Ingest utility
The ingest utility (sometimes referred to as continuous data ingest, or CDI) is a high-speed client-side Db2® utility that streams data from files and pipes into Db2 target tables. Because the ingest utility can move large amounts of real-time data without locking the target table, you do not need to choose between the data currency and availability.
The ingest utility ingests pre-processed data directly or from files output by ETL tools or other means. It can run continually and thus it can process a continuous data stream through pipes. The data is ingested at speeds that are high enough to populate even large databases in partitioned database environments.
An INGEST command updates the target table with low latency in a single step. The ingest utility uses row locking, so it has minimal interference with other user activities on the same table.

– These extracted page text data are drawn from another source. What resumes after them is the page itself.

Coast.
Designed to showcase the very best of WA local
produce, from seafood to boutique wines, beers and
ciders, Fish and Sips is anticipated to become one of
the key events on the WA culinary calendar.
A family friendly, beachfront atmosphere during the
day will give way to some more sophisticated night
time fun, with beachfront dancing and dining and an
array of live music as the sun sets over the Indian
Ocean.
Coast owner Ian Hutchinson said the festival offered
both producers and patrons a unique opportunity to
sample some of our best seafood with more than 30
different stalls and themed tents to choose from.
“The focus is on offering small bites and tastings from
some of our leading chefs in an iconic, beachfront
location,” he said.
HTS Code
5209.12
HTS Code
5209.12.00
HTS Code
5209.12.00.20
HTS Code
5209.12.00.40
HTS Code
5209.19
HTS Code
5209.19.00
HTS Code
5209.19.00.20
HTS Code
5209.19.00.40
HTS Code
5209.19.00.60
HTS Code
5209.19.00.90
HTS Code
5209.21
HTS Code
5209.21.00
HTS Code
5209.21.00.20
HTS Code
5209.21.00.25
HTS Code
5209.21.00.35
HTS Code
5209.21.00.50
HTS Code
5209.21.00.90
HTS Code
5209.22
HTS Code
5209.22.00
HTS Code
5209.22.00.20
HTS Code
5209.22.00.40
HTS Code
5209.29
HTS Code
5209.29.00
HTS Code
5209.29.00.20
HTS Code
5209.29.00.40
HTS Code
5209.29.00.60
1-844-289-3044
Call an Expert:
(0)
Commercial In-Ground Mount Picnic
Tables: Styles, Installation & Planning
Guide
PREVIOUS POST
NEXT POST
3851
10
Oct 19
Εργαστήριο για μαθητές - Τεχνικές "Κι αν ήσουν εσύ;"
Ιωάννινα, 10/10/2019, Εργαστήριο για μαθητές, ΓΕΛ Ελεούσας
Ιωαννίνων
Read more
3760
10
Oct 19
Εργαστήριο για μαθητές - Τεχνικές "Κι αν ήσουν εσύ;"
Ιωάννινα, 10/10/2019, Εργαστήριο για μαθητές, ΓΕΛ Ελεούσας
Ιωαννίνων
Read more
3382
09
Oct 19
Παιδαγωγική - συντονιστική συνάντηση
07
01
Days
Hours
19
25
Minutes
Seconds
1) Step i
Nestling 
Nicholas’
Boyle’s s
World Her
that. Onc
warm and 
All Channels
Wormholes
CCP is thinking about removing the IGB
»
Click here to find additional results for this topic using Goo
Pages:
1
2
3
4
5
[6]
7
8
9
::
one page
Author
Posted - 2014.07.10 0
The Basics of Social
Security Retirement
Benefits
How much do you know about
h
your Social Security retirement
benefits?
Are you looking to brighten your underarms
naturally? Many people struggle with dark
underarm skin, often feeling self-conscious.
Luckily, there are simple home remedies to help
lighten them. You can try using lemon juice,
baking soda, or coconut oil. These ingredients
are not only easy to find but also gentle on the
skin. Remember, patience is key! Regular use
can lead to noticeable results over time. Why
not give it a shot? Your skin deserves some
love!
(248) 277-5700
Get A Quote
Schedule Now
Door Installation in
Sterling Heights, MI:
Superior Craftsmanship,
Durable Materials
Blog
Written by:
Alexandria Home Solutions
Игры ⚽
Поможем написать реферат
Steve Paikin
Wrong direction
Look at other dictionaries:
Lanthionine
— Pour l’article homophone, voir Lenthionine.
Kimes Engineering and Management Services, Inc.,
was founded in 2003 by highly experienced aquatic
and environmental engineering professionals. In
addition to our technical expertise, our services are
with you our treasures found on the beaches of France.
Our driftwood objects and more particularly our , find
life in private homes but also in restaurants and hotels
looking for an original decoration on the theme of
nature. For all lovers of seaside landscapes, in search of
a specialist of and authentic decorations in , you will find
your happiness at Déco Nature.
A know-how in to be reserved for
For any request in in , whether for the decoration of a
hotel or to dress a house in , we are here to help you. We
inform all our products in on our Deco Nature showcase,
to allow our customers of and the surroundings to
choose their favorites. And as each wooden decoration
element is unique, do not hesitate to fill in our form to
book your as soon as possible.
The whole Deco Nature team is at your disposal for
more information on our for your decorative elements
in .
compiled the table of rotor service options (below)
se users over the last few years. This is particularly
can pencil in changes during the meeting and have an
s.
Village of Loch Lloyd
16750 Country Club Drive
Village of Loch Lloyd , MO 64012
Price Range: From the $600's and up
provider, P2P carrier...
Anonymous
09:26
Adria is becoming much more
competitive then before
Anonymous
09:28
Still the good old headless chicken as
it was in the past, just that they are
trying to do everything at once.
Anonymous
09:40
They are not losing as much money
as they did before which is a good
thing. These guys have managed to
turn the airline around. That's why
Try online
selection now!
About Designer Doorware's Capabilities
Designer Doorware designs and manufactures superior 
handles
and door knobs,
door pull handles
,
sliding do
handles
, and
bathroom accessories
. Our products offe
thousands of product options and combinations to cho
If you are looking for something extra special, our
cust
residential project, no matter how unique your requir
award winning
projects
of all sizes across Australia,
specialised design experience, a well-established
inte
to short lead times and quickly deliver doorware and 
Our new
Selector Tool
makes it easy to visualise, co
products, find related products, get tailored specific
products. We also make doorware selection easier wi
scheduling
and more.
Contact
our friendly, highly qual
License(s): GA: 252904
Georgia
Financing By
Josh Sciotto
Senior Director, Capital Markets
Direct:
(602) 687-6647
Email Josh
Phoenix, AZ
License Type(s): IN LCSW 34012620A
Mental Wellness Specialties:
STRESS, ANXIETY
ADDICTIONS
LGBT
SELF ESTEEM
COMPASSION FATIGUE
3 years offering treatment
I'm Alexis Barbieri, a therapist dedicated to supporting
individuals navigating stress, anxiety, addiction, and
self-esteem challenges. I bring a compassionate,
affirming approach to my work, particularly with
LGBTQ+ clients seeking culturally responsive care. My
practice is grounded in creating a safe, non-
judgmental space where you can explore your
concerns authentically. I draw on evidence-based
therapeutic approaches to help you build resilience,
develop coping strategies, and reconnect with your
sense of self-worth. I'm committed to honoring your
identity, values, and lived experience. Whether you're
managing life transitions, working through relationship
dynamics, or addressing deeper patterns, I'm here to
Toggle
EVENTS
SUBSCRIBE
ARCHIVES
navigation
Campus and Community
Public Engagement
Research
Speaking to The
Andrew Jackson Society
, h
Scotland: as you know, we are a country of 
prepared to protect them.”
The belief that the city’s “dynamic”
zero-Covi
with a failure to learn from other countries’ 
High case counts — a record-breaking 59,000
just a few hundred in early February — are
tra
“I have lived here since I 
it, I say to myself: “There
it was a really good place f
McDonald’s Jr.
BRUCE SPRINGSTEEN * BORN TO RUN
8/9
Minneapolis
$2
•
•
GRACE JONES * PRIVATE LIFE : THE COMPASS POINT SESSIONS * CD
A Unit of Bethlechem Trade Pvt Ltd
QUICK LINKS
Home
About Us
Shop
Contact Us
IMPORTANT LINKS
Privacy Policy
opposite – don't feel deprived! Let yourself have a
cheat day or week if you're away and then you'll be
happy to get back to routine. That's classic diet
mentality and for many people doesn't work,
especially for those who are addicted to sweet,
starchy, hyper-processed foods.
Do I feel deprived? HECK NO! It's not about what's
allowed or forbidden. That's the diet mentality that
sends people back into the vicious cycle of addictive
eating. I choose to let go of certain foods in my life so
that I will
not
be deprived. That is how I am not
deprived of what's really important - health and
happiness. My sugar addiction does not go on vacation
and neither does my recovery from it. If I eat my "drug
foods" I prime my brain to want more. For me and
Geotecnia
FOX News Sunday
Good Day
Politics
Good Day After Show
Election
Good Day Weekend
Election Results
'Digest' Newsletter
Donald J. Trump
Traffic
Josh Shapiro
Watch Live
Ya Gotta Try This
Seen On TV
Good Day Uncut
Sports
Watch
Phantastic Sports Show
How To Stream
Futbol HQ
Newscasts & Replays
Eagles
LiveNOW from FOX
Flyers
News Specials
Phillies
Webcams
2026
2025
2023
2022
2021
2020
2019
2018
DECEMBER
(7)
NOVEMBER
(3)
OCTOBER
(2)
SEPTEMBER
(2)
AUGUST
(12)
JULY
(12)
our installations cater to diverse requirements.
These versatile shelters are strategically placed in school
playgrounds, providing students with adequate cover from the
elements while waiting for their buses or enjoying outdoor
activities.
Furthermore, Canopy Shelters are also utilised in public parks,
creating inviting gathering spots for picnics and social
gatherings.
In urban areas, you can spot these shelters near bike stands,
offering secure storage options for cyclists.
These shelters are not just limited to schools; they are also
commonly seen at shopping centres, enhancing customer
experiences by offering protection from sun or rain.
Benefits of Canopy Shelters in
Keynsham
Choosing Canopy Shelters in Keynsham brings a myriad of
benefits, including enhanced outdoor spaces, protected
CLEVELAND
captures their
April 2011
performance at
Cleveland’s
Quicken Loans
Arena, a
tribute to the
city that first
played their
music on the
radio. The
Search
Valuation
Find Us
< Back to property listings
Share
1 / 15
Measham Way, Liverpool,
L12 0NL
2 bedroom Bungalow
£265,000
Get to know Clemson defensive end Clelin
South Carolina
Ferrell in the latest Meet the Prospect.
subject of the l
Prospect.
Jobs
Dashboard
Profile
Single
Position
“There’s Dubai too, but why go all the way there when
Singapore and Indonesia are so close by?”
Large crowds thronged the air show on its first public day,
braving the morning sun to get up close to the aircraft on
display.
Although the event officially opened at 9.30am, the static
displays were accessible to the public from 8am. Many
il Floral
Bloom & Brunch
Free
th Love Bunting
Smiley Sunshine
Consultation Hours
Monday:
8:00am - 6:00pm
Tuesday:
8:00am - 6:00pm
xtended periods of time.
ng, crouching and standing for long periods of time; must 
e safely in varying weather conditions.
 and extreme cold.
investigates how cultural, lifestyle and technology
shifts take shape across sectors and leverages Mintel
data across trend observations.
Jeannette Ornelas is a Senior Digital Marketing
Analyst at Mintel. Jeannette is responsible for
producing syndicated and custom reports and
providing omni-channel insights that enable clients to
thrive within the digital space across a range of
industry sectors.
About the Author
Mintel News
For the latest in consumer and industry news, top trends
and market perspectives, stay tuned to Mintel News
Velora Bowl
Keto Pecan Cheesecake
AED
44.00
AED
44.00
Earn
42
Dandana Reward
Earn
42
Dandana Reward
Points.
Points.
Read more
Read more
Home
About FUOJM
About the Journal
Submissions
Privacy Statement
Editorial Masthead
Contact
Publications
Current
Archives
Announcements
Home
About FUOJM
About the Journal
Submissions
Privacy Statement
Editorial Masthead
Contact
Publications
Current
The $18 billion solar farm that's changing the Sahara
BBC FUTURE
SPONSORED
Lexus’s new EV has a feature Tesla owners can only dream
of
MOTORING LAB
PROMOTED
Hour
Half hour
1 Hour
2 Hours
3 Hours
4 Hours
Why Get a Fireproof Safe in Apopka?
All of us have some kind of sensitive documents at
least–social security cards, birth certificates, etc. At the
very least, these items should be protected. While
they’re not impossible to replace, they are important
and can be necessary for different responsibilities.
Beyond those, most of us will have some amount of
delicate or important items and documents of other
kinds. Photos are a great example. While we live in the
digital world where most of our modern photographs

With this utility, you can perform DML operations on a table using a SQL-like interface without locking the target table. These ingest operations support the following SQL statements: INSERT, UPDATE, MERGE, REPLACE, and DELETE. The ingest utility also supports the use of SQL expressions to build individual column values from more than one data field.
- Commit by time or number of rows. You can use the commit_count ingest configuration parameter to have commit frequency determined by the number of written rows or use the default commit_period ingest configuration parameter to have commit frequency determined by a specified time.
- Support for copying rejected records to a file or table, or discarding them. You can specify what the INGEST command does with rows rejected by the ingest utility (using the DUMPFILE parameter) or by Db2 (using the EXCEPTION TABLE parameter).
- Support for restart and recovery. By default, all INGEST commands are restartable from the last commit point. In addition, the ingest utility attempts to recover from certain errors if you have set the retry_count ingest configuration parameter.
- Delimited text
- Positional text and binary
- Columns in various orders and formats
- multidimensional clustering (MDC) and insert time clustering (ITC) tables
- range-partitioned tables
- range-clustered tables (RCT)
- materialized query tables (MQTs) that are defined as MAINTAINED BY USER, including summary tables
- temporal tables
- updatable views (except typed views)
- 1. Transport
- The transporters read from the data source and put records on the formatter queues. For INSERT and MERGE operations, there is one transporter thread for each input source (for example, one thread for each input file). For UPDATE and DELETE operations, there is only one transporter thread.
- 2. Format
- The formatters parse each record, convert the data into the format that Db2 database systems require, and put each formatted record on one of the flusher queues for that record's partition. The number of formatter threads is specified by the num_formatters configuration parameter. The default is (number of logical CPUs)/2.
- 3. Flush
- The flushers issue the SQL statements to perform the operations on the Db2 tables. The number of flushers for each partition is specified by the num_flushers_per_partition configuration parameter. The default is max( 1, ((number of logical CPUs)/2)/(number of partitions) ).